La rinitis alérgica es una molestia frecuente que puede provocar estornudos repetidos, congestión nasal, escurrimiento, comezón en nariz, picazón en garganta, lagrimeo y sensación de irritación. En muchas personas, los síntomas empeoran con el polvo, el polen, el pelo de animales, los cambios de clima, la humedad o la exposición a distintos irritantes ambientales.
Algunas personas presentan molestias estacionales, mientras que otras viven con síntomas durante gran parte del año. También es común que la rinitis alérgica interfiera con el descanso, la concentración, el rendimiento diario y la respiración normal, especialmente cuando existe congestión persistente o crisis frecuentes de estornudos.

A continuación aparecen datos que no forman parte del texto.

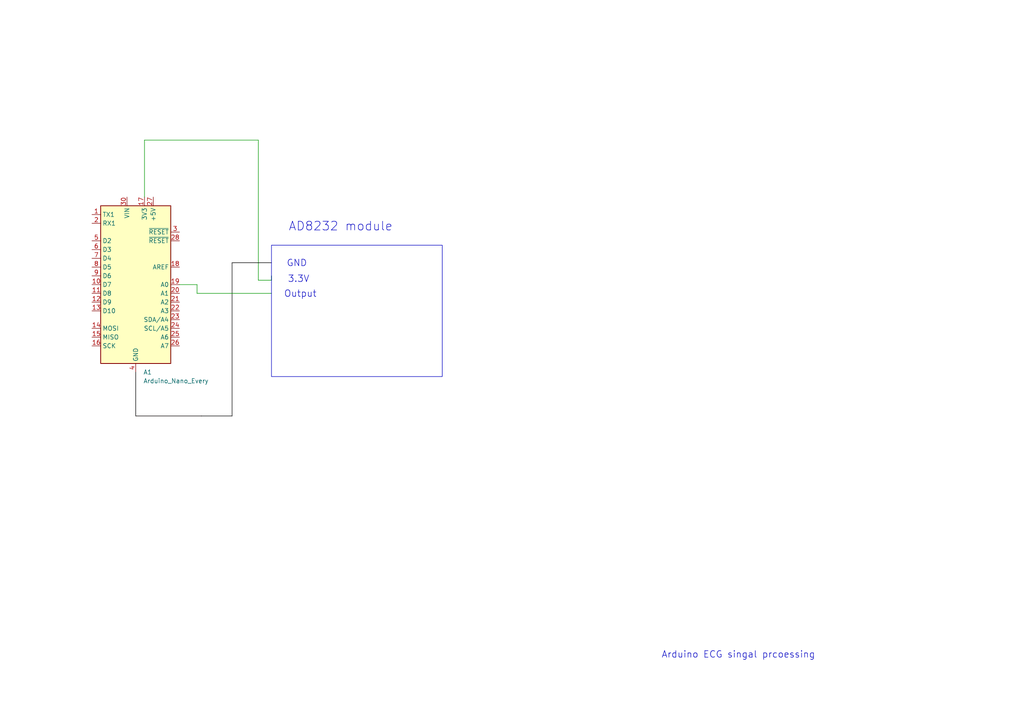
<source format=kicad_sch>
(kicad_sch
	(version 20231120)
	(generator "eeschema")
	(generator_version "8.0")
	(uuid "e7de0e73-3573-4c9f-bc39-aa6777037a85")
	(paper "A4")
	(lib_symbols
		(symbol "MCU_Module:Arduino_Nano_Every"
			(exclude_from_sim no)
			(in_bom yes)
			(on_board yes)
			(property "Reference" "A"
				(at -10.16 23.495 0)
				(effects
					(font
						(size 1.27 1.27)
					)
					(justify left bottom)
				)
			)
			(property "Value" "Arduino_Nano_Every"
				(at 5.08 -24.13 0)
				(effects
					(font
						(size 1.27 1.27)
					)
					(justify left top)
				)
			)
			(property "Footprint" "Module:Arduino_Nano"
				(at 0 0 0)
				(effects
					(font
						(size 1.27 1.27)
						(italic yes)
					)
					(hide yes)
				)
			)
			(property "Datasheet" "https://content.arduino.cc/assets/NANOEveryV3.0_sch.pdf"
				(at 0 0 0)
				(effects
					(font
						(size 1.27 1.27)
					)
					(hide yes)
				)
			)
			(property "Description" "Arduino Nano Every"
				(at 0 0 0)
				(effects
					(font
						(size 1.27 1.27)
					)
					(hide yes)
				)
			)
			(property "ki_keywords" "Arduino nano microcontroller module USB UPDI AATMega4809 AVR"
				(at 0 0 0)
				(effects
					(font
						(size 1.27 1.27)
					)
					(hide yes)
				)
			)
			(property "ki_fp_filters" "Arduino*Nano*"
				(at 0 0 0)
				(effects
					(font
						(size 1.27 1.27)
					)
					(hide yes)
				)
			)
			(symbol "Arduino_Nano_Every_0_1"
				(rectangle
					(start -10.16 22.86)
					(end 10.16 -22.86)
					(stroke
						(width 0.254)
						(type default)
					)
					(fill
						(type background)
					)
				)
			)
			(symbol "Arduino_Nano_Every_1_1"
				(pin bidirectional line
					(at -12.7 20.32 0)
					(length 2.54)
					(name "TX1"
						(effects
							(font
								(size 1.27 1.27)
							)
						)
					)
					(number "1"
						(effects
							(font
								(size 1.27 1.27)
							)
						)
					)
				)
				(pin bidirectional line
					(at -12.7 0 0)
					(length 2.54)
					(name "D7"
						(effects
							(font
								(size 1.27 1.27)
							)
						)
					)
					(number "10"
						(effects
							(font
								(size 1.27 1.27)
							)
						)
					)
				)
				(pin bidirectional line
					(at -12.7 -2.54 0)
					(length 2.54)
					(name "D8"
						(effects
							(font
								(size 1.27 1.27)
							)
						)
					)
					(number "11"
						(effects
							(font
								(size 1.27 1.27)
							)
						)
					)
				)
				(pin bidirectional line
					(at -12.7 -5.08 0)
					(length 2.54)
					(name "D9"
						(effects
							(font
								(size 1.27 1.27)
							)
						)
					)
					(number "12"
						(effects
							(font
								(size 1.27 1.27)
							)
						)
					)
				)
				(pin bidirectional line
					(at -12.7 -7.62 0)
					(length 2.54)
					(name "D10"
						(effects
							(font
								(size 1.27 1.27)
							)
						)
					)
					(number "13"
						(effects
							(font
								(size 1.27 1.27)
							)
						)
					)
				)
				(pin bidirectional line
					(at -12.7 -12.7 0)
					(length 2.54)
					(name "MOSI"
						(effects
							(font
								(size 1.27 1.27)
							)
						)
					)
					(number "14"
						(effects
							(font
								(size 1.27 1.27)
							)
						)
					)
				)
				(pin bidirectional line
					(at -12.7 -15.24 0)
					(length 2.54)
					(name "MISO"
						(effects
							(font
								(size 1.27 1.27)
							)
						)
					)
					(number "15"
						(effects
							(font
								(size 1.27 1.27)
							)
						)
					)
				)
				(pin bidirectional line
					(at -12.7 -17.78 0)
					(length 2.54)
					(name "SCK"
						(effects
							(font
								(size 1.27 1.27)
							)
						)
					)
					(number "16"
						(effects
							(font
								(size 1.27 1.27)
							)
						)
					)
				)
				(pin power_out line
					(at 2.54 25.4 270)
					(length 2.54)
					(name "3V3"
						(effects
							(font
								(size 1.27 1.27)
							)
						)
					)
					(number "17"
						(effects
							(font
								(size 1.27 1.27)
							)
						)
					)
				)
				(pin input line
					(at 12.7 5.08 180)
					(length 2.54)
					(name "AREF"
						(effects
							(font
								(size 1.27 1.27)
							)
						)
					)
					(number "18"
						(effects
							(font
								(size 1.27 1.27)
							)
						)
					)
				)
				(pin bidirectional line
					(at 12.7 0 180)
					(length 2.54)
					(name "A0"
						(effects
							(font
								(size 1.27 1.27)
							)
						)
					)
					(number "19"
						(effects
							(font
								(size 1.27 1.27)
							)
						)
					)
				)
				(pin bidirectional line
					(at -12.7 17.78 0)
					(length 2.54)
					(name "RX1"
						(effects
							(font
								(size 1.27 1.27)
							)
						)
					)
					(number "2"
						(effects
							(font
								(size 1.27 1.27)
							)
						)
					)
				)
				(pin bidirectional line
					(at 12.7 -2.54 180)
					(length 2.54)
					(name "A1"
						(effects
							(font
								(size 1.27 1.27)
							)
						)
					)
					(number "20"
						(effects
							(font
								(size 1.27 1.27)
							)
						)
					)
				)
				(pin bidirectional line
					(at 12.7 -5.08 180)
					(length 2.54)
					(name "A2"
						(effects
							(font
								(size 1.27 1.27)
							)
						)
					)
					(number "21"
						(effects
							(font
								(size 1.27 1.27)
							)
						)
					)
				)
				(pin bidirectional line
					(at 12.7 -7.62 180)
					(length 2.54)
					(name "A3"
						(effects
							(font
								(size 1.27 1.27)
							)
						)
					)
					(number "22"
						(effects
							(font
								(size 1.27 1.27)
							)
						)
					)
				)
				(pin bidirectional line
					(at 12.7 -10.16 180)
					(length 2.54)
					(name "SDA/A4"
						(effects
							(font
								(size 1.27 1.27)
							)
						)
					)
					(number "23"
						(effects
							(font
								(size 1.27 1.27)
							)
						)
					)
				)
				(pin bidirectional line
					(at 12.7 -12.7 180)
					(length 2.54)
					(name "SCL/A5"
						(effects
							(font
								(size 1.27 1.27)
							)
						)
					)
					(number "24"
						(effects
							(font
								(size 1.27 1.27)
							)
						)
					)
				)
				(pin bidirectional line
					(at 12.7 -15.24 180)
					(length 2.54)
					(name "A6"
						(effects
							(font
								(size 1.27 1.27)
							)
						)
					)
					(number "25"
						(effects
							(font
								(size 1.27 1.27)
							)
						)
					)
				)
				(pin bidirectional line
					(at 12.7 -17.78 180)
					(length 2.54)
					(name "A7"
						(effects
							(font
								(size 1.27 1.27)
							)
						)
					)
					(number "26"
						(effects
							(font
								(size 1.27 1.27)
							)
						)
					)
				)
				(pin power_out line
					(at 5.08 25.4 270)
					(length 2.54)
					(name "+5V"
						(effects
							(font
								(size 1.27 1.27)
							)
						)
					)
					(number "27"
						(effects
							(font
								(size 1.27 1.27)
							)
						)
					)
				)
				(pin input line
					(at 12.7 12.7 180)
					(length 2.54)
					(name "~{RESET}"
						(effects
							(font
								(size 1.27 1.27)
							)
						)
					)
					(number "28"
						(effects
							(font
								(size 1.27 1.27)
							)
						)
					)
				)
				(pin passive line
					(at 0 -25.4 90)
					(length 2.54) hide
					(name "GND"
						(effects
							(font
								(size 1.27 1.27)
							)
						)
					)
					(number "29"
						(effects
							(font
								(size 1.27 1.27)
							)
						)
					)
				)
				(pin input line
					(at 12.7 15.24 180)
					(length 2.54)
					(name "~{RESET}"
						(effects
							(font
								(size 1.27 1.27)
							)
						)
					)
					(number "3"
						(effects
							(font
								(size 1.27 1.27)
							)
						)
					)
				)
				(pin power_in line
					(at -2.54 25.4 270)
					(length 2.54)
					(name "VIN"
						(effects
							(font
								(size 1.27 1.27)
							)
						)
					)
					(number "30"
						(effects
							(font
								(size 1.27 1.27)
							)
						)
					)
				)
				(pin power_in line
					(at 0 -25.4 90)
					(length 2.54)
					(name "GND"
						(effects
							(font
								(size 1.27 1.27)
							)
						)
					)
					(number "4"
						(effects
							(font
								(size 1.27 1.27)
							)
						)
					)
				)
				(pin bidirectional line
					(at -12.7 12.7 0)
					(length 2.54)
					(name "D2"
						(effects
							(font
								(size 1.27 1.27)
							)
						)
					)
					(number "5"
						(effects
							(font
								(size 1.27 1.27)
							)
						)
					)
				)
				(pin bidirectional line
					(at -12.7 10.16 0)
					(length 2.54)
					(name "D3"
						(effects
							(font
								(size 1.27 1.27)
							)
						)
					)
					(number "6"
						(effects
							(font
								(size 1.27 1.27)
							)
						)
					)
				)
				(pin bidirectional line
					(at -12.7 7.62 0)
					(length 2.54)
					(name "D4"
						(effects
							(font
								(size 1.27 1.27)
							)
						)
					)
					(number "7"
						(effects
							(font
								(size 1.27 1.27)
							)
						)
					)
				)
				(pin bidirectional line
					(at -12.7 5.08 0)
					(length 2.54)
					(name "D5"
						(effects
							(font
								(size 1.27 1.27)
							)
						)
					)
					(number "8"
						(effects
							(font
								(size 1.27 1.27)
							)
						)
					)
				)
				(pin bidirectional line
					(at -12.7 2.54 0)
					(length 2.54)
					(name "D6"
						(effects
							(font
								(size 1.27 1.27)
							)
						)
					)
					(number "9"
						(effects
							(font
								(size 1.27 1.27)
							)
						)
					)
				)
			)
		)
	)
	(wire
		(pts
			(xy 58.42 120.65) (xy 39.37 120.65)
		)
		(stroke
			(width 0)
			(type default)
			(color 6 0 0 1)
		)
		(uuid "083055bd-a697-4ce8-937a-d0595c63313b")
	)
	(wire
		(pts
			(xy 41.91 57.15) (xy 41.91 40.64)
		)
		(stroke
			(width 0)
			(type default)
		)
		(uuid "09faaa91-b9ab-42a9-9c53-7d2d64f53c1f")
	)
	(wire
		(pts
			(xy 67.31 76.2) (xy 78.74 76.2)
		)
		(stroke
			(width 0)
			(type default)
			(color 0 0 0 1)
		)
		(uuid "3c4cd867-8f12-4115-aa83-6883b1814ab5")
	)
	(wire
		(pts
			(xy 58.42 120.65) (xy 67.31 120.65)
		)
		(stroke
			(width 0)
			(type default)
			(color 1 0 0 1)
		)
		(uuid "47159a68-d601-4782-aa0a-fc3a48ec1f7a")
	)
	(wire
		(pts
			(xy 57.15 85.09) (xy 78.74 85.09)
		)
		(stroke
			(width 0)
			(type default)
		)
		(uuid "5b30fb63-fccb-42a9-bdae-eb105443ef99")
	)
	(wire
		(pts
			(xy 74.93 40.64) (xy 74.93 81.28)
		)
		(stroke
			(width 0)
			(type default)
		)
		(uuid "669d0a70-14cf-4f55-884f-c78f38e2cbbe")
	)
	(wire
		(pts
			(xy 67.31 120.65) (xy 67.31 76.2)
		)
		(stroke
			(width 0)
			(type default)
			(color 1 0 0 1)
		)
		(uuid "7d08c97b-56fd-4b75-af9e-bc1439a47e27")
	)
	(wire
		(pts
			(xy 74.93 81.28) (xy 78.74 81.28)
		)
		(stroke
			(width 0)
			(type default)
		)
		(uuid "8d95d337-6917-4a1c-979c-890a77e11d1b")
	)
	(wire
		(pts
			(xy 41.91 40.64) (xy 74.93 40.64)
		)
		(stroke
			(width 0)
			(type default)
		)
		(uuid "a3bc70ee-3213-4ec2-896c-a95614d45d2b")
	)
	(wire
		(pts
			(xy 39.37 120.65) (xy 39.37 107.95)
		)
		(stroke
			(width 0)
			(type default)
			(color 0 0 0 1)
		)
		(uuid "aa666842-7e03-4f9c-9c3b-6123de1c0356")
	)
	(wire
		(pts
			(xy 78.74 81.28) (xy 78.74 80.01)
		)
		(stroke
			(width 0)
			(type default)
		)
		(uuid "ba3c0ab4-41de-4ab8-88ce-241f56d56292")
	)
	(wire
		(pts
			(xy 57.15 85.09) (xy 57.15 82.55)
		)
		(stroke
			(width 0)
			(type default)
		)
		(uuid "d9692e2f-2a9f-43cb-b147-65b928756bd7")
	)
	(wire
		(pts
			(xy 52.07 82.55) (xy 57.15 82.55)
		)
		(stroke
			(width 0)
			(type default)
		)
		(uuid "dac5b1cc-e7d9-46f5-b438-7a2282578c99")
	)
	(rectangle
		(start 78.74 71.12)
		(end 128.27 109.22)
		(stroke
			(width 0)
			(type default)
		)
		(fill
			(type none)
		)
		(uuid 68ad1533-57a7-4150-b2f8-fedec7160871)
	)
	(text "3.3V"
		(exclude_from_sim no)
		(at 86.614 81.026 0)
		(effects
			(font
				(size 1.905 1.905)
			)
		)
		(uuid "0b2d26a4-6d11-4dea-b812-2c193150fcc6")
	)
	(text "GND"
		(exclude_from_sim no)
		(at 86.106 76.454 0)
		(effects
			(font
				(size 1.905 1.905)
			)
		)
		(uuid "2281a157-363d-4500-9e2e-aa9979250261")
	)
	(text "Arduino ECG singal prcoessing "
		(exclude_from_sim no)
		(at 214.884 189.992 0)
		(effects
			(font
				(face "KiCad Font")
				(size 1.905 1.905)
			)
		)
		(uuid "31012190-a3be-43ee-9dc7-cd524d9bebfb")
	)
	(text "Output"
		(exclude_from_sim no)
		(at 87.122 85.344 0)
		(effects
			(font
				(size 1.905 1.905)
			)
		)
		(uuid "a2f52928-61f0-42d5-8c60-3014b49542e0")
	)
	(text "AD8232 module\n"
		(exclude_from_sim no)
		(at 98.806 65.786 0)
		(effects
			(font
				(size 2.54 2.54)
			)
		)
		(uuid "ebc50d1d-7903-47b0-830e-94d9f301a49e")
	)
	(symbol
		(lib_id "MCU_Module:Arduino_Nano_Every")
		(at 39.37 82.55 0)
		(unit 1)
		(exclude_from_sim no)
		(in_bom yes)
		(on_board yes)
		(dnp no)
		(fields_autoplaced yes)
		(uuid "0332b98c-5266-4099-954d-652b0556cb02")
		(property "Reference" "A1"
			(at 41.5641 107.95 0)
			(effects
				(font
					(size 1.27 1.27)
				)
				(justify left)
			)
		)
		(property "Value" "Arduino_Nano_Every"
			(at 41.5641 110.49 0)
			(effects
				(font
					(size 1.27 1.27)
				)
				(justify left)
			)
		)
		(property "Footprint" "Module:Arduino_Nano"
			(at 39.37 82.55 0)
			(effects
				(font
					(size 1.27 1.27)
					(italic yes)
				)
				(hide yes)
			)
		)
		(property "Datasheet" "https://content.arduino.cc/assets/NANOEveryV3.0_sch.pdf"
			(at 39.37 82.55 0)
			(effects
				(font
					(size 1.27 1.27)
				)
				(hide yes)
			)
		)
		(property "Description" "Arduino Nano Every"
			(at 39.37 82.55 0)
			(effects
				(font
					(size 1.27 1.27)
				)
				(hide yes)
			)
		)
		(pin "23"
			(uuid "97925d38-7b5f-4ade-9386-a02a710941d6")
		)
		(pin "7"
			(uuid "04aec9e0-f822-4b1c-a475-0d04c8819961")
		)
		(pin "21"
			(uuid "c49ded40-e78a-407e-878d-621f369d541e")
		)
		(pin "11"
			(uuid "2ed30389-775e-4272-90fb-af5909f9f398")
		)
		(pin "24"
			(uuid "42a334f2-18ea-4653-9647-cc2af688bc2c")
		)
		(pin "20"
			(uuid "09a1b03e-7cc8-4bb3-8db7-f2ee1f075569")
		)
		(pin "10"
			(uuid "b0bff4ec-ce59-45b9-990d-cbc6a448b7b0")
		)
		(pin "30"
			(uuid "6bf38408-3f74-47d2-9d2f-a3dd1c784dff")
		)
		(pin "4"
			(uuid "db2d1d6f-11a9-4dfc-bb6d-781f6f7bbf2f")
		)
		(pin "5"
			(uuid "26b5a686-ef01-4b34-8e58-d8bb2139bc76")
		)
		(pin "8"
			(uuid "c1794f28-2dac-40c9-8ffa-23a58a642bf2")
		)
		(pin "16"
			(uuid "50cda8c3-b9da-4957-b6c7-3e3dc8de51ee")
		)
		(pin "2"
			(uuid "4b302d20-3678-4153-b30c-0c1b4e9509eb")
		)
		(pin "1"
			(uuid "645b4e39-1a6e-4cd7-843f-5649048e04ec")
		)
		(pin "12"
			(uuid "73848aa4-04a2-4dd7-b268-6fce637eda16")
		)
		(pin "14"
			(uuid "ee36fd1e-0ab3-43b3-a1ae-aa4c044b275e")
		)
		(pin "9"
			(uuid "745a4a63-7df2-47df-bac4-170c7d3b0d05")
		)
		(pin "13"
			(uuid "f1b43b30-e31f-41dd-9b8c-1cd92af5dfdc")
		)
		(pin "15"
			(uuid "6303a2d6-7d20-4feb-92eb-854cc84ce008")
		)
		(pin "17"
			(uuid "32180c5c-2caf-4a49-b44d-80443e033b7e")
		)
		(pin "22"
			(uuid "6ede4bb3-976f-4e3d-8d98-4112460b10df")
		)
		(pin "26"
			(uuid "2f586e0d-9bfb-4628-b78c-45799acc6f10")
		)
		(pin "29"
			(uuid "7a04831d-fdc2-473b-a735-778926b6f110")
		)
		(pin "25"
			(uuid "b99a3b6d-b236-4f63-af89-848214efbac9")
		)
		(pin "28"
			(uuid "ae61ffda-53a2-4420-8da7-bfe9d2af92cb")
		)
		(pin "27"
			(uuid "10139535-ae3c-4a9b-b6aa-2a895667b121")
		)
		(pin "18"
			(uuid "7253706b-a473-4ac4-b4e5-ce1af49c4b7f")
		)
		(pin "19"
			(uuid "9d0e7b3b-756a-49b5-9598-8e9d10210f6b")
		)
		(pin "3"
			(uuid "9d8ff1ae-17f8-4d04-ac41-138c2cba45bc")
		)
		(pin "6"
			(uuid "c8bdcdc2-45c3-4f8d-802f-b2383272e1a6")
		)
		(instances
			(project ""
				(path "/e7de0e73-3573-4c9f-bc39-aa6777037a85"
					(reference "A1")
					(unit 1)
				)
			)
		)
	)
	(sheet_instances
		(path "/"
			(page "1")
		)
	)
)

</source>
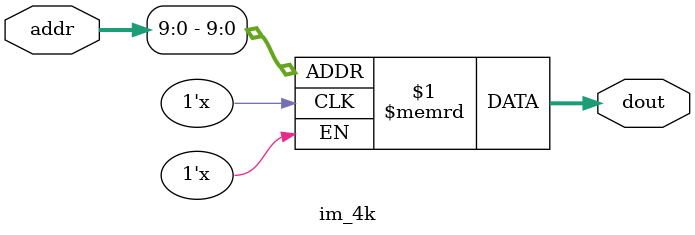
<source format=v>
module im_4k( addr, dout );
    
    input [29:0] addr;
    output [31:0] dout;
    
    reg [31:0] mem[1023:0];
    
    assign dout = mem[addr[9:0]];
    
endmodule    

</source>
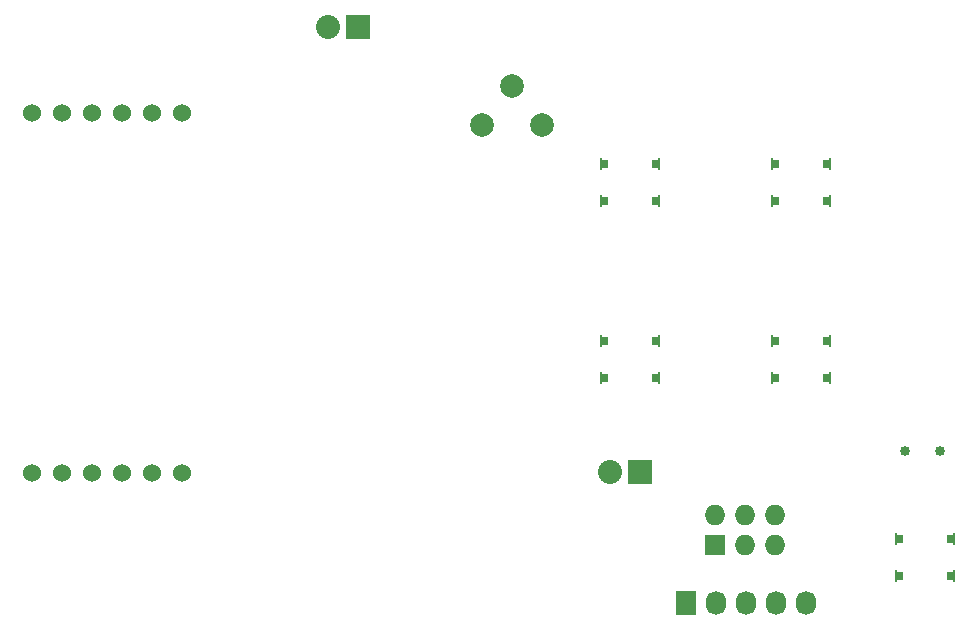
<source format=gbs>
G04 #@! TF.FileFunction,Soldermask,Bot*
%FSLAX46Y46*%
G04 Gerber Fmt 4.6, Leading zero omitted, Abs format (unit mm)*
G04 Created by KiCad (PCBNEW 0.201508140901+6091~28~ubuntu14.04.1-product) date Tue 22 Sep 2015 11:40:43 PM CEST*
%MOMM*%
G01*
G04 APERTURE LIST*
%ADD10C,0.100000*%
%ADD11R,2.032000X2.032000*%
%ADD12O,2.032000X2.032000*%
%ADD13R,1.727200X1.727200*%
%ADD14O,1.727200X1.727200*%
%ADD15R,0.500000X0.700000*%
%ADD16R,0.200000X1.100000*%
%ADD17C,0.850000*%
%ADD18C,2.000000*%
%ADD19C,1.524000*%
%ADD20R,1.727200X2.032000*%
%ADD21O,1.727200X2.032000*%
G04 APERTURE END LIST*
D10*
D11*
X148488400Y-67360800D03*
D12*
X145948400Y-67360800D03*
D13*
X178663600Y-111252000D03*
D14*
X178663600Y-108712000D03*
X181203600Y-111252000D03*
X181203600Y-108712000D03*
X183743600Y-111252000D03*
X183743600Y-108712000D03*
D15*
X169375000Y-82075000D03*
X173625000Y-82075000D03*
X169375000Y-78925000D03*
X173625000Y-78925000D03*
D16*
X173975000Y-82075000D03*
X169025000Y-82075000D03*
X169025000Y-78925000D03*
X173975000Y-78925000D03*
D15*
X183875000Y-82075000D03*
X188125000Y-82075000D03*
X183875000Y-78925000D03*
X188125000Y-78925000D03*
D16*
X188475000Y-82075000D03*
X183525000Y-82075000D03*
X183525000Y-78925000D03*
X188475000Y-78925000D03*
D15*
X173625000Y-93925000D03*
X169375000Y-93925000D03*
X173625000Y-97075000D03*
X169375000Y-97075000D03*
D16*
X169025000Y-93925000D03*
X173975000Y-93925000D03*
X173975000Y-97075000D03*
X169025000Y-97075000D03*
D15*
X188125000Y-93925000D03*
X183875000Y-93925000D03*
X188125000Y-97075000D03*
X183875000Y-97075000D03*
D16*
X183525000Y-93925000D03*
X188475000Y-93925000D03*
X188475000Y-97075000D03*
X183525000Y-97075000D03*
D17*
X194765800Y-103276400D03*
X197765800Y-103276400D03*
D15*
X198625000Y-110725000D03*
X194375000Y-110725000D03*
X198625000Y-113875000D03*
X194375000Y-113875000D03*
D16*
X194025000Y-110725000D03*
X198975000Y-110725000D03*
X198975000Y-113875000D03*
X194025000Y-113875000D03*
D11*
X172339000Y-105054400D03*
D12*
X169799000Y-105054400D03*
D18*
X161518600Y-72340200D03*
X159018600Y-75640200D03*
X164018600Y-75640200D03*
D19*
X133604000Y-105156000D03*
X131064000Y-105156000D03*
X128524000Y-105156000D03*
X125984000Y-105156000D03*
X123444000Y-105156000D03*
X120904000Y-105156000D03*
X120904000Y-74676000D03*
X123444000Y-74676000D03*
X125984000Y-74676000D03*
X128524000Y-74676000D03*
X131064000Y-74676000D03*
X133604000Y-74676000D03*
D20*
X176225200Y-116128800D03*
D21*
X178765200Y-116128800D03*
X181305200Y-116128800D03*
X183845200Y-116128800D03*
X186385200Y-116128800D03*
M02*

</source>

Desde la perspectiva de la acupuntura y la Medicina Tradicional China, la rinitis alérgica suele relacionarse con desequilibrios funcionales del organismo que favorecen inflamación, irritación y una mayor sensibilidad frente a estímulos ambientales.
Cuando estos desequilibrios se mantienen, el cuerpo puede reaccionar con mayor facilidad ante factores externos y presentar congestión, comezón o escurrimiento de forma repetida. Por ello, muchas personas buscan alternativas de apoyo que ayuden a complementar su manejo integral y a mejorar su bienestar respiratorio.